→ **WHAT THIS TASK INVOLVES**
Extract every taxonomic line from the data below, from kingdom to common name, and copy each one word for word.
** START OF DATASET CONTENT **
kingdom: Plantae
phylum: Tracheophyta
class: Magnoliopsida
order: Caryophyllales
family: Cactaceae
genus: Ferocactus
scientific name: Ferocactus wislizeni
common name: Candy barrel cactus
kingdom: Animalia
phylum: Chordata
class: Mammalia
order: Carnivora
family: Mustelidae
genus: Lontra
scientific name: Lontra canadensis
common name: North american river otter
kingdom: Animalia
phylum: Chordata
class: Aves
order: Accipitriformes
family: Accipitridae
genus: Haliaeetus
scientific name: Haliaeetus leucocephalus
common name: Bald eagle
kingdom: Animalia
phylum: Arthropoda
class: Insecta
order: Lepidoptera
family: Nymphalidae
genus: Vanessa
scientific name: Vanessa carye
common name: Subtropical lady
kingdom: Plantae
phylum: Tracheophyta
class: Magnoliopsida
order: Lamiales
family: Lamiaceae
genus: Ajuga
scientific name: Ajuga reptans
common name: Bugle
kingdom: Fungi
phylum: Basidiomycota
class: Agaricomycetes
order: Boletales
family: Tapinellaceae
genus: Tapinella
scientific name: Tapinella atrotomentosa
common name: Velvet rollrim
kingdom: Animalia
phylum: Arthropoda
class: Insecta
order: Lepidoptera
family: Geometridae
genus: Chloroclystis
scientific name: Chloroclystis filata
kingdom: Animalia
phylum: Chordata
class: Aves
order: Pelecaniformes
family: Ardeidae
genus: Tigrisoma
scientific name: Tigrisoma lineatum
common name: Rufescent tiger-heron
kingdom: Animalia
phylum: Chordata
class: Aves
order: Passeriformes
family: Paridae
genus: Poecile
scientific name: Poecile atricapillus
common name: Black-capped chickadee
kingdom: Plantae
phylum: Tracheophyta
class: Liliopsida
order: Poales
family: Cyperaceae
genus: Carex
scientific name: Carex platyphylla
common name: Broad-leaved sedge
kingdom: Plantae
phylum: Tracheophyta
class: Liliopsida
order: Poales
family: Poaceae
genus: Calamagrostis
** END OF DATASET CONTENT **
→ **ANSWER TO THIS PROBLEM**
kingdom: Plantae
phylum: Tracheophyta
class: Magnoliopsida
order: Caryophyllales
family: Cactaceae
genus: Ferocactus
scientific name: Ferocactus wislizeni
common name: Candy barrel cactus
kingdom: Animalia
phylum: Chordata
class: Mammalia
order: Carnivora
family: Mustelidae
genus: Lontra
scientific name: Lontra canadensis
common name: North american river otter
kingdom: Animalia
phylum: Chordata
class: Aves
order: Accipitriformes
family: Accipitridae
genus: Haliaeetus
scientific name: Haliaeetus leucocephalus
common name: Bald eagle
kingdom: Animalia
phylum: Arthropoda
class: Insecta
order: Lepidoptera
family: Nymphalidae
genus: Vanessa
scientific name: Vanessa carye
common name: Subtropical lady
kingdom: Plantae
phylum: Tracheophyta
class: Magnoliopsida
order: Lamiales
family: Lamiaceae
genus: Ajuga
scientific name: Ajuga reptans
common name: Bugle
kingdom: Fungi
phylum: Basidiomycota
class: Agaricomycetes
order: Boletales
family: Tapinellaceae
genus: Tapinella
scientific name: Tapinella atrotomentosa
common name: Velvet rollrim
kingdom: Animalia
phylum: Arthropoda
class: Insecta
order: Lepidoptera
family: Geometridae
genus: Chloroclystis
scientific name: Chloroclystis filata
kingdom: Animalia
phylum: Chordata
class: Aves
order: Pelecaniformes
family: Ardeidae
genus: Tigrisoma
scientific name: Tigrisoma lineatum
common name: Rufescent tiger-heron
kingdom: Animalia
phylum: Chordata
class: Aves
order: Passeriformes
family: Paridae
genus: Poecile
scientific name: Poecile atricapillus
common name: Black-capped chickadee
kingdom: Plantae
phylum: Tracheophyta
class: Liliopsida
order: Poales
family: Cyperaceae
genus: Carex
scientific name: Carex platyphylla
common name: Broad-leaved sedge
kingdom: Plantae
phylum: Tracheophyta
class: Liliopsida
order: Poales
family: Poaceae
genus: Calamagrostis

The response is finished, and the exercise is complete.